To participate in a Medicare Advantage plan, individuals must meet the following requirements18:
- Be enrolled in Medicare Part A and Part B
- Live within the service area of a Medicare Advantage plan administrator that is accepting new enrollees
- Not be diagnosed with end-stage renal disease unless enrolling in a special needs plan
How to Enroll
The Medicare Plan Finder can help older adults find a Medicare Advantage plan that's available in their area and suits their needs19. Once a suitable plan is found, individuals can contact the plan provider to join. Most plans provide a way for potential members to join online, by mail or over the phone.
When enrolling, insurance providers require enrollees to submit their Medicare number as well as the date their Original Medicare coverage started.
Medicare Part C Costs
The cost of Medicare Part C/Medicare Advantage20 varies depending on a variety of factors. For some beneficiaries, Part C may be free of charge because there are some plans that don't charge premiums and programs such as Extra Help that may help low-income older adults access coverage for free. Other factors that go into determining the cost include the provider's yearly deductible, whether the plan has a network and whether the beneficiary seeks care within that network and the co-pay or coinsurance that the enrollee is required to pay. Other factors that may affect the cost of Medicare Advantage plans include:
- The type of health care services needed
- Whether or not the health care provider accepts Medicare
- Whether or not add-on insurance/extra benefits have been added to the plan
- The plan's annual out-of-pocket cost limit
- If the enrollee is dually eligible for Medicare and Medicaid
When participating in Medicare Part C, Medicare pays insurance providers for services covered under Medicare Part A and Part B, and the insurance provider is responsible for covering costs that fall outside these plans.
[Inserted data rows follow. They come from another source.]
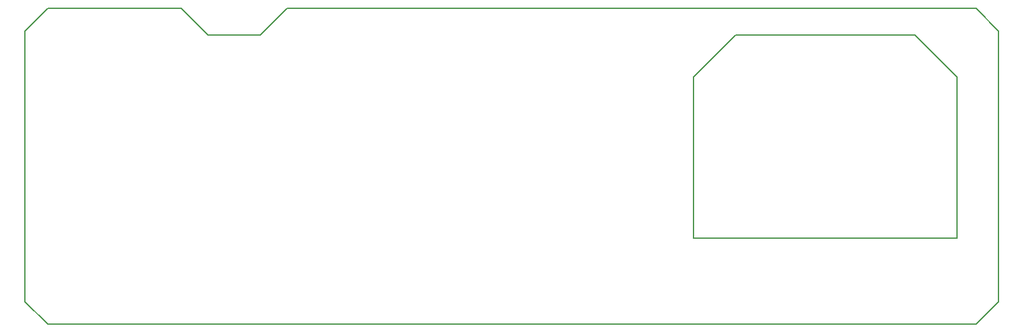
<source format=gm1>
G04 #@! TF.GenerationSoftware,KiCad,Pcbnew,5.0.2-bee76a0~70~ubuntu18.04.1*
G04 #@! TF.CreationDate,2019-01-15T16:16:46-08:00*
G04 #@! TF.ProjectId,Marlin_UIBOX,4d61726c-696e-45f5-9549-424f582e6b69,rev?*
G04 #@! TF.SameCoordinates,PX55c0260PY70276d0*
G04 #@! TF.FileFunction,Profile,NP*
%FSLAX46Y46*%
G04 Gerber Fmt 4.6, Leading zero omitted, Abs format (unit mm)*
G04 Created by KiCad (PCBNEW 5.0.2-bee76a0~70~ubuntu18.04.1) date Tue 15 Jan 2019 04:16:46 PM PST*
%MOMM*%
%LPD*%
G01*
G04 APERTURE LIST*
%ADD10C,0.200000*%
G04 APERTURE END LIST*
D10*
X3334000Y42302000D02*
X21084000Y42302000D01*
X31584000Y38802000D02*
X35084000Y42302000D01*
X21084000Y42302000D02*
X24584000Y38802000D01*
X24584000Y38802000D02*
X31584000Y38802000D01*
X35084000Y42302000D02*
X126534000Y42302000D01*
X334000Y39302000D02*
X3334000Y42302000D01*
X126534000Y42302000D02*
X129534000Y39302000D01*
X129534000Y3302000D02*
X126534000Y302000D01*
X118448214Y38802000D02*
X94619787Y38802000D01*
X124034000Y33216214D02*
X124034000Y11802000D01*
X89034000Y33216214D02*
X89034000Y11802000D01*
X89034000Y33216214D02*
X94619787Y38802000D01*
X118448214Y38802000D02*
X124034000Y33216214D01*
X129534000Y39302000D02*
X129534000Y3302000D01*
X3334000Y302000D02*
X126534000Y302000D01*
X334000Y39302000D02*
X334000Y3302000D01*
X3334000Y302000D02*
X334000Y3302000D01*
X89034000Y11802000D02*
X124034000Y11802000D01*
M02*

</source>
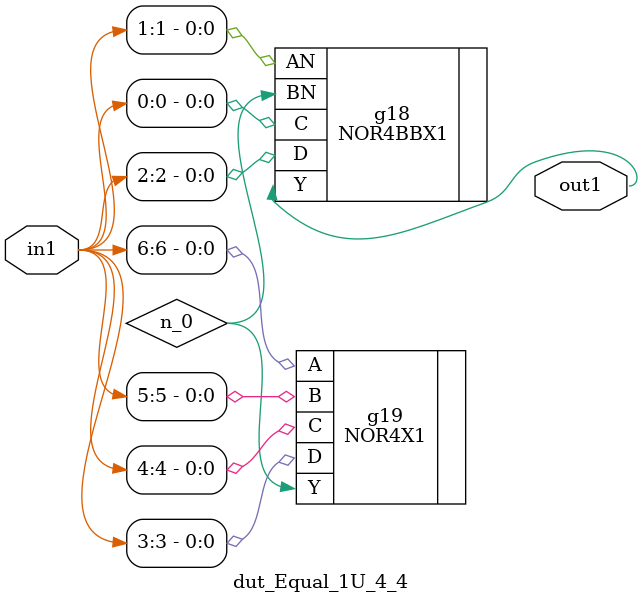
<source format=v>
`timescale 1ps / 1ps


module dut_Equal_1U_4_4(in1, out1);
  input [6:0] in1;
  output out1;
  wire [6:0] in1;
  wire out1;
  wire n_0;
  NOR4BBX1 g18(.AN (in1[1]), .BN (n_0), .C (in1[0]), .D (in1[2]), .Y
       (out1));
  NOR4X1 g19(.A (in1[6]), .B (in1[5]), .C (in1[4]), .D (in1[3]), .Y
       (n_0));
endmodule



</source>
Dual Eligibility Special Needs Plans
Dual eligibility special needs plans (D-SNPs)21 are for older adults or disabled persons who qualify for both Medicare and state Medicaid plans and have chronic health care conditions or disabilities that qualify them for Medicare SNPs. These plans have contracts in place with state Medicaid programs to provide beneficiaries with integrated care, usually covering a broader range of services including prescription drugs, long-term institutional care and specialty services.
While D-SNPs are generally less complicated than coordinating Original Medicare and Medicaid benefits, beneficiaries or their representatives may want to consider working with SHIP to coordinate services or obtain advice with regards to claims. SHIP-certified Medicare counselors can help older adults communicate with their insurance provider, coordinate their care services and benefits claims and file appeals if and when necessary.